It occurs to mariner that changing a life style is as difficult as changing from one cultural age to another. Much faster, of course, than the decades it takes to make cultural changes in perceived ethics, economics, and life values in every family and business that is affected.
Many consider the decades after World War II to be the Golden Age of American history, the time when ‘The Greatest Generation’ lived. WWII expedited change by bombing every nation from Norway to Mozambique and from France to the islands of the Pacific. Mariner has mentioned before that many sociologists believe there is a fifty to sixty-year life cycle to a given culture – give or take a few years. This includes small towns, cities, nations and today many nations at once. The sixty-year cycle seems to hold up in recent history:
– From the War of 1812 to the Civil War (58 years).
– From the Civil War to World War II (75 years).
– From World War II to the Vietnam War (50 years).
– From the Vietnam War to the Iraq War (45 years).

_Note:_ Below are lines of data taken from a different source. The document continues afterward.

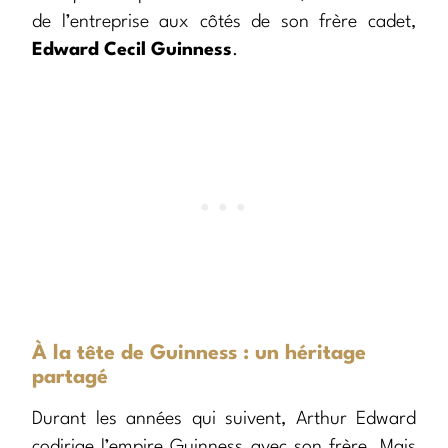
de l’entreprise aux côtés de son frère cadet,
Edward Cecil Guinness
.
À la tête de Guinness : un héritage
partagé
Durant les années qui suivent, Arthur Edward
codirige l’empire Guinness avec son frère. Mais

It is a shame that cultural life cycles can be measured loosely as the time between wars. It seems the entire planet is at war right now; in fact that’s true. Only 11 nations out of 182 are not at war. The advantage living humans have is that they are aware that more is happening than just war. War is a simplistic and cruel way to respond to insecurity but in the midst of the gunpowder and espionage, people are changing their values. As the values change, increasing pressure is brought to bear on government, business, economic law and daily life to change as well.
And so it is that the US is in a bipolar state: what cultural behaviors and rules will be kept? Which will be thrown out? What are the new rules? Like it or not, the US is at a time similar to mariner’s friends; the nation is moving to a new culture.